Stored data
>>>
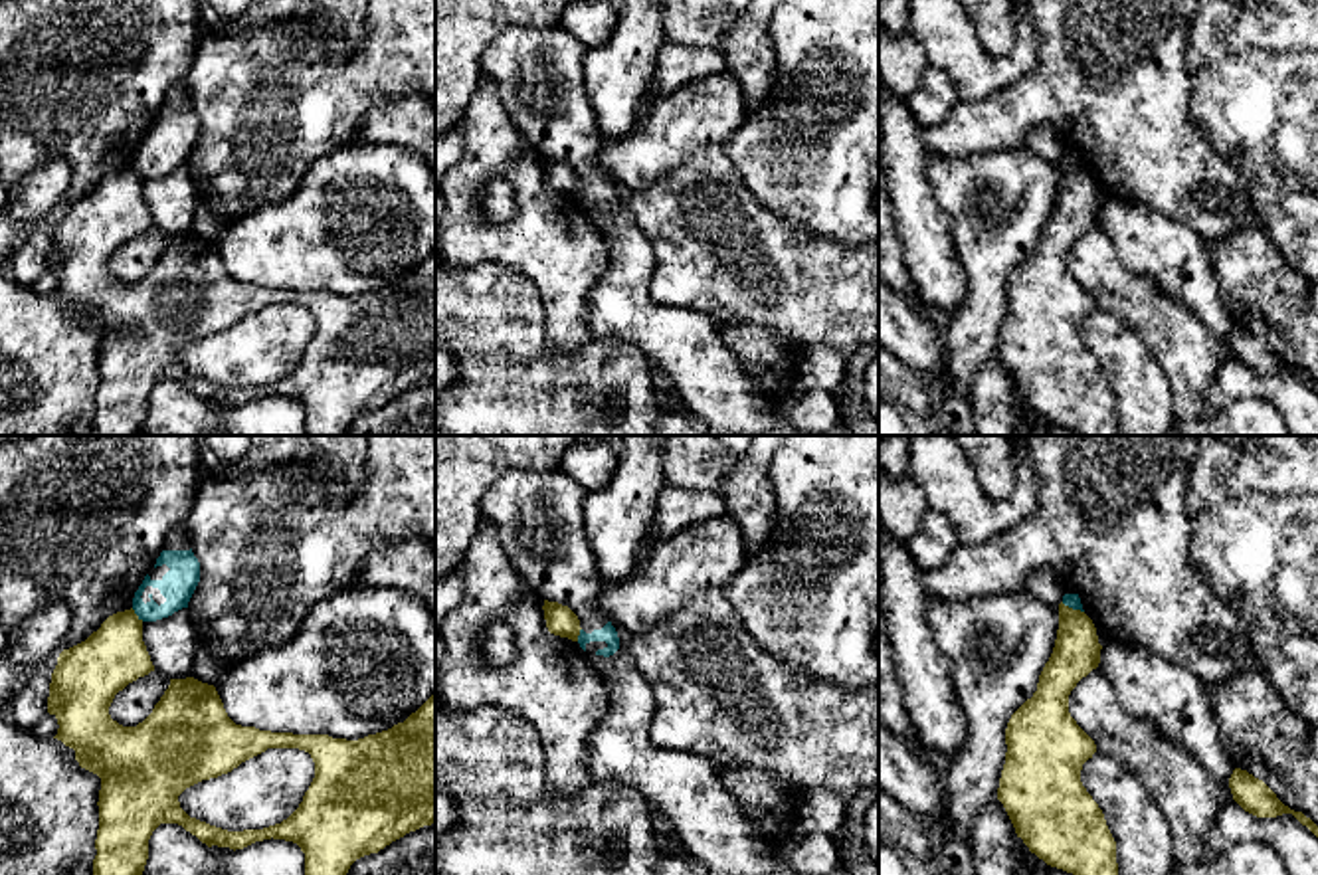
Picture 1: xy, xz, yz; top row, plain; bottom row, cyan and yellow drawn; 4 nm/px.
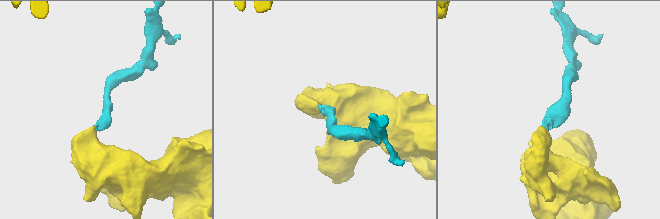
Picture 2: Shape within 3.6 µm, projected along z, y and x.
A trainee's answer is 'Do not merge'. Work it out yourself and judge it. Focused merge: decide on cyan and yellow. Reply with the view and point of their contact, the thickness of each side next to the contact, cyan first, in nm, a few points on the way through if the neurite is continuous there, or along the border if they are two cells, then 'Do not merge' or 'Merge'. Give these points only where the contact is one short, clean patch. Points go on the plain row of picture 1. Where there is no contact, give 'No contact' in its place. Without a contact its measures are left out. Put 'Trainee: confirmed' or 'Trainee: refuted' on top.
Trainee: confirmed
Touches cyan at yz (1073, 165). Thickness 60 nm (cyan) against 190 nm. Boundary: yz (1061, 159), (1083, 169). Do not merge

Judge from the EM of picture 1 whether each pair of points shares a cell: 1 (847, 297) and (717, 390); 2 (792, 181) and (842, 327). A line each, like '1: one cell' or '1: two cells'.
<<<
### [What you will do]
Copy exactly the lines from the first line of the records above through the line with "Picture 2: Shape", both included, and nothing else. Pictures stay out.

### [Written answer]
Picture 1: xy, xz, yz; top row, plain; bottom row, cyan and yellow drawn; 4 nm/px.
Picture 2: Shape within 3.6 µm, projected along z, y and x.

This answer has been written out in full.